* _REQUIRED WORK_: Below are the records; copy out every line that holds the word "APERTURE".

* _AVAILABLE DATA_:
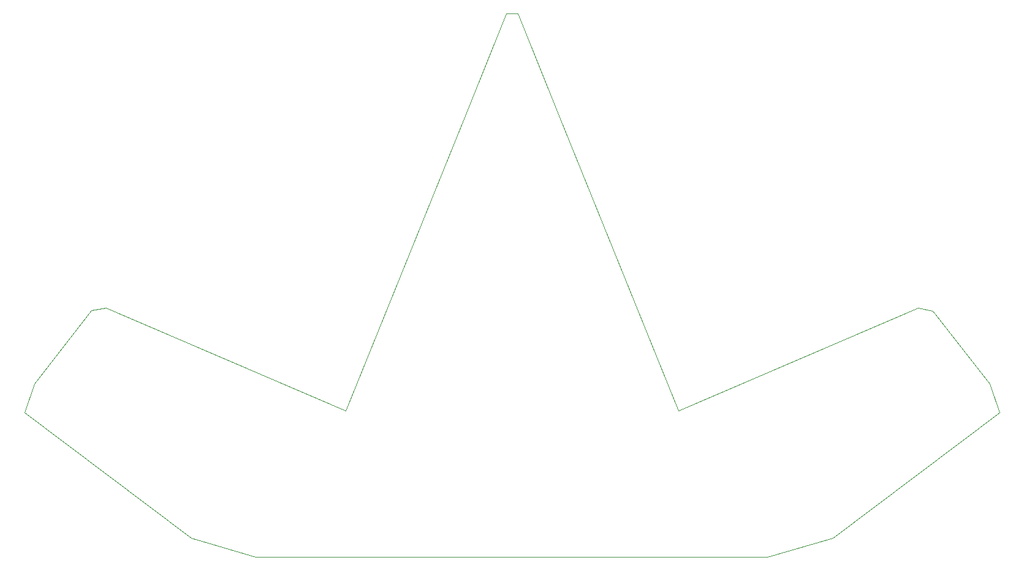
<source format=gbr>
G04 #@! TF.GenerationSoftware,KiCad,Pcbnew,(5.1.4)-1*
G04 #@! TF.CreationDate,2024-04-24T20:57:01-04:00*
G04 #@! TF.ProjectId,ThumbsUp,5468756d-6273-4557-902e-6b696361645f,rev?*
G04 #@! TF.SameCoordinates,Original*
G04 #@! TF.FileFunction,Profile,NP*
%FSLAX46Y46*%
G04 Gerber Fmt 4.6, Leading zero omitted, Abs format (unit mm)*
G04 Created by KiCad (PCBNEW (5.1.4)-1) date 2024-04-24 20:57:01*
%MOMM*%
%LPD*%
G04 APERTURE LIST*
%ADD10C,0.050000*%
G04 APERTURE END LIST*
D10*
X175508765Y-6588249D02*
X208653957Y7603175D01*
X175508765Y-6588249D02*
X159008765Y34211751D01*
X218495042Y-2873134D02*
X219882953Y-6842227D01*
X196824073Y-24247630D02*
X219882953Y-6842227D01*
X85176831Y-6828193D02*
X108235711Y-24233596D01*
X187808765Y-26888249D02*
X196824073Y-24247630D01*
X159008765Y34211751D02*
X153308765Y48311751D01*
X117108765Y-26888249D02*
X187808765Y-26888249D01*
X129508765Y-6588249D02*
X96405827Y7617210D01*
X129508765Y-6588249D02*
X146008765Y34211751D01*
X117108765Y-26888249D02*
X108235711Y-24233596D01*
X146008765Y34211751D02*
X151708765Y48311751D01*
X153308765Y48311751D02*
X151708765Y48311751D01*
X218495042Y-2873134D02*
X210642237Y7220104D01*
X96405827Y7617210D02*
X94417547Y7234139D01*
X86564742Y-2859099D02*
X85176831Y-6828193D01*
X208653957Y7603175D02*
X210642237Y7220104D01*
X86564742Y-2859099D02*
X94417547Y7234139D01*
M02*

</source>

--

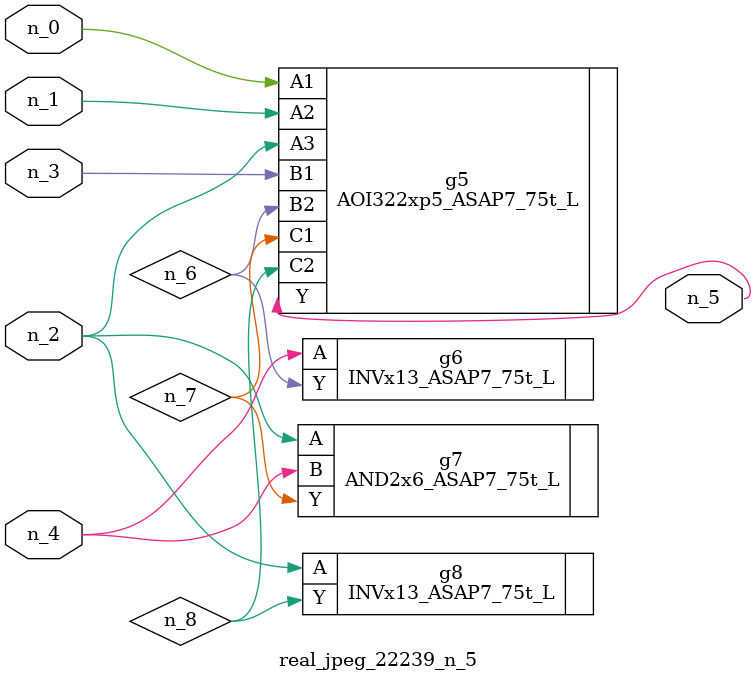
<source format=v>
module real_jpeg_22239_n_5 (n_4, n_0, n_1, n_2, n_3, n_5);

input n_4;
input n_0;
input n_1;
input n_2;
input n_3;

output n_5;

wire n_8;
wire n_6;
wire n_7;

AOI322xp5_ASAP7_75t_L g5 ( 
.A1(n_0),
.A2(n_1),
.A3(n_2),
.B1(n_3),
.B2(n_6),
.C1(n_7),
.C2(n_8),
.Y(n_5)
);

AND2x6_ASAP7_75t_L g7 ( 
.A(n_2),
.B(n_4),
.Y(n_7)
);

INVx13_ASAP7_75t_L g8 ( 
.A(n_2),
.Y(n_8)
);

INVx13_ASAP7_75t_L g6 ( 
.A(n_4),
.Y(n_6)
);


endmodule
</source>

* _RESULT FOR THIS EXERCISE_:
G04 APERTURE LIST*
G04 APERTURE END LIST*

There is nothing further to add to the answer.